YOUR INSTRUCTIONS: If a line of the records contains the word "bare", list it.

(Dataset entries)
--
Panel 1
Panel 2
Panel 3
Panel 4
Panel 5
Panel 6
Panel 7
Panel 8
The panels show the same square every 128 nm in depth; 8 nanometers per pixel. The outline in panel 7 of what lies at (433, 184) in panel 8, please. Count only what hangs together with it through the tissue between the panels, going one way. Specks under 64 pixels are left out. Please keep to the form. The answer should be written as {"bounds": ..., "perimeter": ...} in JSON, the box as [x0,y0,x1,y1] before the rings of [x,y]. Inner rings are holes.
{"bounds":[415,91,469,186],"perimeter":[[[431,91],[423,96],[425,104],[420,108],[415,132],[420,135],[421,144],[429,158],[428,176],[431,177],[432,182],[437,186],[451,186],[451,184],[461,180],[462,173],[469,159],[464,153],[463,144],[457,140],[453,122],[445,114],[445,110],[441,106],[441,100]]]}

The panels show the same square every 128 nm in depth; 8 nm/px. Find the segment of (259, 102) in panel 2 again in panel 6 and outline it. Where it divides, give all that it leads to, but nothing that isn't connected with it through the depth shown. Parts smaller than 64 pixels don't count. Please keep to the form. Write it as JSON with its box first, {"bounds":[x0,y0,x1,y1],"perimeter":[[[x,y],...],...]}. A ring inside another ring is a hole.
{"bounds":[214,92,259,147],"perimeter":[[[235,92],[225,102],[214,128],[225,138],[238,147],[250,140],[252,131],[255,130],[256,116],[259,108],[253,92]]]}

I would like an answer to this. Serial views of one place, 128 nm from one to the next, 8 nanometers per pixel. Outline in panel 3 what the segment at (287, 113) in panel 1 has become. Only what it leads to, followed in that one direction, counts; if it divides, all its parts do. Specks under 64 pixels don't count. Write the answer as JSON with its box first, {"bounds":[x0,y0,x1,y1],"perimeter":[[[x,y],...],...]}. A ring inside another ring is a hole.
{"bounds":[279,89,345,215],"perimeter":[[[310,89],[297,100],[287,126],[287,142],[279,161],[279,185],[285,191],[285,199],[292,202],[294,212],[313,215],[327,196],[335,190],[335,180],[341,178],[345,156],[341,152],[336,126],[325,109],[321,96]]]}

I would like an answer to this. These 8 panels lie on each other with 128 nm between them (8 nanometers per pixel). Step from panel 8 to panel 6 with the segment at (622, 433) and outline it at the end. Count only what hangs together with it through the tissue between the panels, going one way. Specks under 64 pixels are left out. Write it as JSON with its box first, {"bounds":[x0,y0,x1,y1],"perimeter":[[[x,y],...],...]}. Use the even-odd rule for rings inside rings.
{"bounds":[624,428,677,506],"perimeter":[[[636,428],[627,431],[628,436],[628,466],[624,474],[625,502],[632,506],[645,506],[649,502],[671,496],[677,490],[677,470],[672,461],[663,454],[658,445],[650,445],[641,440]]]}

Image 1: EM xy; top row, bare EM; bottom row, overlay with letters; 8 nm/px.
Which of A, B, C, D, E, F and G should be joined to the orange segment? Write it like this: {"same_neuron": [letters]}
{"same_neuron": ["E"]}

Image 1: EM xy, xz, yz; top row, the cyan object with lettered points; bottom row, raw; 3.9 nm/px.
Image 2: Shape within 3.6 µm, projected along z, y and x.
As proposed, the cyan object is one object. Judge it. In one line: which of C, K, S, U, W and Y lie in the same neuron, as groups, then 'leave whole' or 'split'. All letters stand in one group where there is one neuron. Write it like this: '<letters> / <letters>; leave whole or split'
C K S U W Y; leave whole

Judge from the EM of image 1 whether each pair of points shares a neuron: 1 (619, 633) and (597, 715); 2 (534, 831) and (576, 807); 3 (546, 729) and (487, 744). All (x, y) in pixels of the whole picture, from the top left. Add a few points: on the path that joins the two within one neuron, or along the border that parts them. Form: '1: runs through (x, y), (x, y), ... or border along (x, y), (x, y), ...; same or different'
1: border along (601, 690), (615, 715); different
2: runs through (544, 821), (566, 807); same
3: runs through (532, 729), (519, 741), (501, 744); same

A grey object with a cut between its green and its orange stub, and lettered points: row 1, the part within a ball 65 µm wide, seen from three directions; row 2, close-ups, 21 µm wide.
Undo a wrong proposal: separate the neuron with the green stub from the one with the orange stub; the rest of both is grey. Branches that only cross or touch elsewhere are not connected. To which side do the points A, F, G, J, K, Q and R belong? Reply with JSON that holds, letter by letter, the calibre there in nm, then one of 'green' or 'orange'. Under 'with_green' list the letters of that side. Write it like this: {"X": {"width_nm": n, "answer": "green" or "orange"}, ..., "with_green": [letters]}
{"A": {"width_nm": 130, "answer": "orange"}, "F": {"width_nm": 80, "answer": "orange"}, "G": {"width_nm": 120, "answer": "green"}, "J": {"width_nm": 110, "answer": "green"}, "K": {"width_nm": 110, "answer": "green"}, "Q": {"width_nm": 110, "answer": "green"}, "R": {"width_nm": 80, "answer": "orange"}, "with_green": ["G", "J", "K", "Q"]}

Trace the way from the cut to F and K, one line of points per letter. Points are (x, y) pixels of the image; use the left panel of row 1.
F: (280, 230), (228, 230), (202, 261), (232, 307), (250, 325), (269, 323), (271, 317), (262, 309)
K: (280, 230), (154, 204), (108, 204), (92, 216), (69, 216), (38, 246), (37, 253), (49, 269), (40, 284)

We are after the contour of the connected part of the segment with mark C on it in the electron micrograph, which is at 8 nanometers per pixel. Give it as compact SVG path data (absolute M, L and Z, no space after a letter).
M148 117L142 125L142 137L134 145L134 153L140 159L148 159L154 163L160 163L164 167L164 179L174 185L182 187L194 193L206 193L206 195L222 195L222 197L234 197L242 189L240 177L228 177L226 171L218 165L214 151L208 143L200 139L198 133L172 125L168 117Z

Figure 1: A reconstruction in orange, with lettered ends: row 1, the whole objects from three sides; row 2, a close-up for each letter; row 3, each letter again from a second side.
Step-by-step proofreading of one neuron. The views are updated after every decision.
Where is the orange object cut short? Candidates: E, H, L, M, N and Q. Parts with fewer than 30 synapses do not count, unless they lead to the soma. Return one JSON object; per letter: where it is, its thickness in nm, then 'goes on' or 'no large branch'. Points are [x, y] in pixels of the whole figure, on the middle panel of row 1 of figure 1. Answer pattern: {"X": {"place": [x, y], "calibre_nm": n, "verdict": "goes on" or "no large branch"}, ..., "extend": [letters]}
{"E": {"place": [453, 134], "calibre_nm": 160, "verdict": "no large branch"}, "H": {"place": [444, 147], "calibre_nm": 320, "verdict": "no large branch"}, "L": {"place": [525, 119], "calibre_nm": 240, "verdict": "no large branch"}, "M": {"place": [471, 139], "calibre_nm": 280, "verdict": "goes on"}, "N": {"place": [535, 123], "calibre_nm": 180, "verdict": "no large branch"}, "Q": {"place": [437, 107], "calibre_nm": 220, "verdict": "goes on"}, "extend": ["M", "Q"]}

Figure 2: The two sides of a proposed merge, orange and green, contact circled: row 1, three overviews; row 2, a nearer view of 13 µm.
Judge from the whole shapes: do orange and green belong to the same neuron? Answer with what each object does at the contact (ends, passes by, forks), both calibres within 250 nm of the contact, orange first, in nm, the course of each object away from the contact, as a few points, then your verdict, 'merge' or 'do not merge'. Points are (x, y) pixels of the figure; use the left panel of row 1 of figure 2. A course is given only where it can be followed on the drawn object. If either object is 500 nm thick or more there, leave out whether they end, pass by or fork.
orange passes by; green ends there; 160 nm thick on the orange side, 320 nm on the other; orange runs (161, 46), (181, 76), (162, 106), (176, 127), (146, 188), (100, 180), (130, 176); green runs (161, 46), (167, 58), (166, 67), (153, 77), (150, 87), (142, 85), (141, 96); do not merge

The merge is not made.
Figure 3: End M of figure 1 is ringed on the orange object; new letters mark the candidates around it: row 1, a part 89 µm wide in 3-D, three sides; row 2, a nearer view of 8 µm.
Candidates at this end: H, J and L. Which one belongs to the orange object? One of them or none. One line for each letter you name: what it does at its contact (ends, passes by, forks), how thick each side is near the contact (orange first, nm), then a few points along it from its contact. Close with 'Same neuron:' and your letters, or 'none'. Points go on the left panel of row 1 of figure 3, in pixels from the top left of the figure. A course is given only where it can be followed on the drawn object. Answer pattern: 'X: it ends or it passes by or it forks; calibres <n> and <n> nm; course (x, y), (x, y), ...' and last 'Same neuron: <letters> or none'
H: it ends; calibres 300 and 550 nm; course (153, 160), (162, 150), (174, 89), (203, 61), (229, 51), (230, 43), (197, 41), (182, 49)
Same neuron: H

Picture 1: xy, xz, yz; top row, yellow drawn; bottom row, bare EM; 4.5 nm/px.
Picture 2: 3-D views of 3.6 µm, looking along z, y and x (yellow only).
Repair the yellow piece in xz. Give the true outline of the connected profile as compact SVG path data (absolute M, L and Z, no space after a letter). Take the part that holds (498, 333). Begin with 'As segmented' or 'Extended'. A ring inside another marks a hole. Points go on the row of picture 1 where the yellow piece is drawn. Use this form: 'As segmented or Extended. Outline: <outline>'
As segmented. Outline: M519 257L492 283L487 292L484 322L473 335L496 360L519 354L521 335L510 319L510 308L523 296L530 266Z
--
RESPONSE AREA:
Image 1: EM xy; top row, bare EM; bottom row, overlay with letters; 8 nm/px.
Picture 1: xy, xz, yz; top row, yellow drawn; bottom row, bare EM; 4.5 nm/px.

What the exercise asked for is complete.